It took a couple of hours time to figure out exactly what is causing issue. :) Also, I have faced issues in comparing Cluster objects. We should be comparing with the final centroid/center which ever is available. However, it doesn't seem to be happening in that way. I haven't drilled down much in this issue though. So, finally, I had to switch to asFormatString() and use it for comparison.

Thanks
Pallavi

On 03/17/2010 07:09 PM, Jake Mannix wrote:
On Wed, Mar 17, 2010 at 6:14 AM, Jeff Eastman<j...@windwardsolutions.com>wrote:

Pallavi Palleti wrote:

Hi,

Could some one kindly let me know the significance of instance variable
"name" in AbstractVector? It is causing problems, when I write a vector to
file and read and compare with the same vector if the value of "name" is
null. Because, while writing to file, "name" is set to empty string if it is
null. So, when we read the vector from the file, it will have different
value (not null) and asFormatString will have two different values for these
vectors and so concludes that they are different.

[Recorded data]

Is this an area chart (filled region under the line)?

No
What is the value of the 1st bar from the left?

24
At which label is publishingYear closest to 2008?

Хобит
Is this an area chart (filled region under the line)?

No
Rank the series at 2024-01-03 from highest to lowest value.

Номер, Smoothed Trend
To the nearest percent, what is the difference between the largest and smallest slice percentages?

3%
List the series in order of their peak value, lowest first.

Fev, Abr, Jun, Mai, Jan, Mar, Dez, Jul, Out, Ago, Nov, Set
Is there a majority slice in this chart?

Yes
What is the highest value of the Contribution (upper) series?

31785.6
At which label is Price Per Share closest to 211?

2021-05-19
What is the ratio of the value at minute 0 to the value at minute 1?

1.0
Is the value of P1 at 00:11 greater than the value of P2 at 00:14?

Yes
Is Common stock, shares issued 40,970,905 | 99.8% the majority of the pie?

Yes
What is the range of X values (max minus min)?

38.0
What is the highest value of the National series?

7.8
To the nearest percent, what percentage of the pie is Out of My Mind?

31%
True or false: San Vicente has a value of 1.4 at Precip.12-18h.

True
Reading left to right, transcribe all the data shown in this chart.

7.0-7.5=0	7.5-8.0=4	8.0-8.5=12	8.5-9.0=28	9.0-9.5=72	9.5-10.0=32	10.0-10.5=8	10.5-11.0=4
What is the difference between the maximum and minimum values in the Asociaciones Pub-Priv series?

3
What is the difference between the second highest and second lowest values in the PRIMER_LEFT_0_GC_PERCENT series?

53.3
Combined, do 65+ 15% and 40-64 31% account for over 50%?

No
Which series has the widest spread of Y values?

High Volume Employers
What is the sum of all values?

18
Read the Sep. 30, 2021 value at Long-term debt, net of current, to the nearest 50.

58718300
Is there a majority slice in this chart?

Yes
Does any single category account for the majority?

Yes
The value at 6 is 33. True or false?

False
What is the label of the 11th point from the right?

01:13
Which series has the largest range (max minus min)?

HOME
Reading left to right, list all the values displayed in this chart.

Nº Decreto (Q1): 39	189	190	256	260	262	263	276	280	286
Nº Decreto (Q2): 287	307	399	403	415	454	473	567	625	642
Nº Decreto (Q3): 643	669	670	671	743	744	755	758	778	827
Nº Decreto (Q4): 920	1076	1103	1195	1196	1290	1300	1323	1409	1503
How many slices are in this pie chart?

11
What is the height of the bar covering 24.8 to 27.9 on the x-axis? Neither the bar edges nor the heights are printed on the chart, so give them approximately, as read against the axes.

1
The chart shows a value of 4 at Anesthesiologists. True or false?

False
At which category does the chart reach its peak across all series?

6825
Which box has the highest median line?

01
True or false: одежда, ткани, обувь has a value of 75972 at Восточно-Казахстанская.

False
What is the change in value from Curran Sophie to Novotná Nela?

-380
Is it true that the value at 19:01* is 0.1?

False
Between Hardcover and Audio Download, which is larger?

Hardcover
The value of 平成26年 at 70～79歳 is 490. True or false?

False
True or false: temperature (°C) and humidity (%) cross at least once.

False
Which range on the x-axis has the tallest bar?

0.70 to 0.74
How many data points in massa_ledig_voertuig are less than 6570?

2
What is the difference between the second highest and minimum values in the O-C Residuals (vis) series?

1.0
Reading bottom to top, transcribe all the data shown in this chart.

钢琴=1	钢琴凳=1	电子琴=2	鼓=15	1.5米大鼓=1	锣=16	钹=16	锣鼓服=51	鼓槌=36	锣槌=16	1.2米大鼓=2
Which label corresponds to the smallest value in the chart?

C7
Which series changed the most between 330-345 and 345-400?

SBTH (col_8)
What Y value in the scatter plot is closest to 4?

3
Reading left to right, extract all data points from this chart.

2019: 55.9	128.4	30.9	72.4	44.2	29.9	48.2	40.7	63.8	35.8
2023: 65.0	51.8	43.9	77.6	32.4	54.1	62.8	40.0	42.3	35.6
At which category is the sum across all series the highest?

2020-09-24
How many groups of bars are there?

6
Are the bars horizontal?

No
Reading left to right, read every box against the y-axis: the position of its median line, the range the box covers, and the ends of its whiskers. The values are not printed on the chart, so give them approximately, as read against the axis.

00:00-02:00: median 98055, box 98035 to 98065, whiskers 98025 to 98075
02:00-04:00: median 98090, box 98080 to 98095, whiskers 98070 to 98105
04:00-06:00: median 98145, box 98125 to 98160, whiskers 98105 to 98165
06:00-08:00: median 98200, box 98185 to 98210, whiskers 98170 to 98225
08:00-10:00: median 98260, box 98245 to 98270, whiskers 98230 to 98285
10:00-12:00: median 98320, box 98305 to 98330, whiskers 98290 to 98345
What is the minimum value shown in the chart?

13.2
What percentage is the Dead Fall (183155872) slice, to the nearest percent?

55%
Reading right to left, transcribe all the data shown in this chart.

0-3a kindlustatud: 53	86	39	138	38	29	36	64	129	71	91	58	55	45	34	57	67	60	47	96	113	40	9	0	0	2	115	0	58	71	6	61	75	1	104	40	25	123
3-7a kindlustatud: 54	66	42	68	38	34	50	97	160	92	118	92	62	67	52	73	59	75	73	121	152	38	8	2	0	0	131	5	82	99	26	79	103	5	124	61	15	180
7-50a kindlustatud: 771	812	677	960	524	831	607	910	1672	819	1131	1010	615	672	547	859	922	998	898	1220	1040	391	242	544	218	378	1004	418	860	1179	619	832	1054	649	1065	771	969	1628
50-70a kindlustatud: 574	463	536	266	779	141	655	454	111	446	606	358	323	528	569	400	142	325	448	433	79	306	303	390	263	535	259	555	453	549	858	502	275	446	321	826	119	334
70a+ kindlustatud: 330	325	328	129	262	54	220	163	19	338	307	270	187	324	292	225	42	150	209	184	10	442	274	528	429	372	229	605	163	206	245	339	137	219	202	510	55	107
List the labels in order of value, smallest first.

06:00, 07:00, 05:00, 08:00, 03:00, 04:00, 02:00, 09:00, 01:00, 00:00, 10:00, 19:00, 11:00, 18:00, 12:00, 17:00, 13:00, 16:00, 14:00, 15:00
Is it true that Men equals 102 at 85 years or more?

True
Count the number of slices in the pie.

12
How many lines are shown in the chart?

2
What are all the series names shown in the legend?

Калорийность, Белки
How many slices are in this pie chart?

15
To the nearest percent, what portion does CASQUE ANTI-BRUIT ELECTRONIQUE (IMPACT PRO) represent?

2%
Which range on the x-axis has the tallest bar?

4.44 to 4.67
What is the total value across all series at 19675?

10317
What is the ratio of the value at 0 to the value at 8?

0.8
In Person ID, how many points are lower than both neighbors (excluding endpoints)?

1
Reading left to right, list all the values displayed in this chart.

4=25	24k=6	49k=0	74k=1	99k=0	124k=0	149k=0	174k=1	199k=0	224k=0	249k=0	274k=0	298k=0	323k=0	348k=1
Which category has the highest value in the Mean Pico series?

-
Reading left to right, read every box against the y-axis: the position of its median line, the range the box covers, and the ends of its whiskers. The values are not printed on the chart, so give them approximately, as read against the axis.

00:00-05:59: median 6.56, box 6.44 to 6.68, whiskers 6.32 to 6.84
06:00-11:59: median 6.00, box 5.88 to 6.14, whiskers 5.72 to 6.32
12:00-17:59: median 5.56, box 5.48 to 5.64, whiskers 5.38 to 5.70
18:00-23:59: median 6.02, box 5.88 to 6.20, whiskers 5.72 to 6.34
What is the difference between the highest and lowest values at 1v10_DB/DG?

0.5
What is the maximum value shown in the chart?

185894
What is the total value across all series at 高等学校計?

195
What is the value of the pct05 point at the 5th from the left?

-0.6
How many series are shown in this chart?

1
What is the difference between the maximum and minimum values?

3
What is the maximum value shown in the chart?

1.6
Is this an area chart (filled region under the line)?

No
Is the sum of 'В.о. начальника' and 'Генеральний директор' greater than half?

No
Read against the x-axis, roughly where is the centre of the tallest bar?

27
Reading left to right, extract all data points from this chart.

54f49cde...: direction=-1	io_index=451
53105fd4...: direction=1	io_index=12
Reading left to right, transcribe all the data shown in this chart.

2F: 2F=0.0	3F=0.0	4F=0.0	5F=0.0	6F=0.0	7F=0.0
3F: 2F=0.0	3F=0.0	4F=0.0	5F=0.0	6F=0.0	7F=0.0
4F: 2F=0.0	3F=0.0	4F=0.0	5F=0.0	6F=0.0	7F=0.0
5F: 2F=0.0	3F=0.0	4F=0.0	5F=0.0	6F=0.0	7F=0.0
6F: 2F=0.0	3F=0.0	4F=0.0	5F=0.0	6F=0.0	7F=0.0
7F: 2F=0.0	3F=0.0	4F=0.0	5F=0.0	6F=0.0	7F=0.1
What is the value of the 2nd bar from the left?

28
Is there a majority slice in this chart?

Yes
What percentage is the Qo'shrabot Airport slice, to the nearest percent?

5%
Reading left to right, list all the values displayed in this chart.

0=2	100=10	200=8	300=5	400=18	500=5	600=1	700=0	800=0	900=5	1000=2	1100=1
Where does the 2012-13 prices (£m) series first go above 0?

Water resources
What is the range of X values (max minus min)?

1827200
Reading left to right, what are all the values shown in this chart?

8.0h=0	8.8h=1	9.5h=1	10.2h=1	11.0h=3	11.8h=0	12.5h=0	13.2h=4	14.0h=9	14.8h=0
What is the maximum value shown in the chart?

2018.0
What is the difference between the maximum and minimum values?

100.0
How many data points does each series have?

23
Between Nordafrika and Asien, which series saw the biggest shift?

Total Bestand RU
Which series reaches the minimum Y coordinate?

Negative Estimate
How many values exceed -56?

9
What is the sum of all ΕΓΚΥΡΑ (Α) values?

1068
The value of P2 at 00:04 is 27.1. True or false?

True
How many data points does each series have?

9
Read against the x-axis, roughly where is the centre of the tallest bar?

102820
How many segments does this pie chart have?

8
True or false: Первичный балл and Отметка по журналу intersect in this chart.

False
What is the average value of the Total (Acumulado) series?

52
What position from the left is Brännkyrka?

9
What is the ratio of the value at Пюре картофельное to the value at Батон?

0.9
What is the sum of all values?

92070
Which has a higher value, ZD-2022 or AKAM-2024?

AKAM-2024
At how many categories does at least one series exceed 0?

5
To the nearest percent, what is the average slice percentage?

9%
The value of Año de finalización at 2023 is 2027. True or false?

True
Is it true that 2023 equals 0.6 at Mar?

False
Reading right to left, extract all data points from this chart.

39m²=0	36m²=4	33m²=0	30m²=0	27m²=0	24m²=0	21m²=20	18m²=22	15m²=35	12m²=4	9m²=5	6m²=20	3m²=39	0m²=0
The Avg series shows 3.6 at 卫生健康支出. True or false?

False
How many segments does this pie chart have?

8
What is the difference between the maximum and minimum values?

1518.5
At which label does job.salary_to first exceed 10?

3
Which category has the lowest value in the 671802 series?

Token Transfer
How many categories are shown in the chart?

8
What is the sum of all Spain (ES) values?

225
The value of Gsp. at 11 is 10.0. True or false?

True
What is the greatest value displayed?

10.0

■ **What you will do**
(A) In the mailing-list message, what is "name" set to when a vector is written to file and its value is null?
(B) Continue the mailing-list message from the point where it stops.

■ **Exercise responses**
(A) It is set to an empty string.

(B)
Thanks
Pallavi

  The "name" instance variable was added in MAHOUT-65 along with the
"labelBindings" feature so that e.g. a term vector can retain its term in
its state. I guess the problem you are seeing is an interaction between the
vector Writable implementation - which incorrectly handles null - and the
Json produced by asFormatString.<rant>  I've said this before and, not to
belabor the point, using a Json encoding to compare vectors for equality has
a host of related problems, most recently with lazy lengthSquared. If Vector
implemented Printable instead, then asFormatString(bindings) could probably
be crafted to eliminate these problems and be usable for such comparisons.
</rant>

I think Pallavi is running into a worse version of this, Jeff - since
Writable "rehydrates" a null String as "" as you say, but equals() and even
equivalent() in Vector actually do do string compares on the name,
VectorWritables do not properly compare with equals before and after
serialization with *themselves*, which is a nasty *bug* and needs to get
fixed, regardless of Printable / asFormatString work.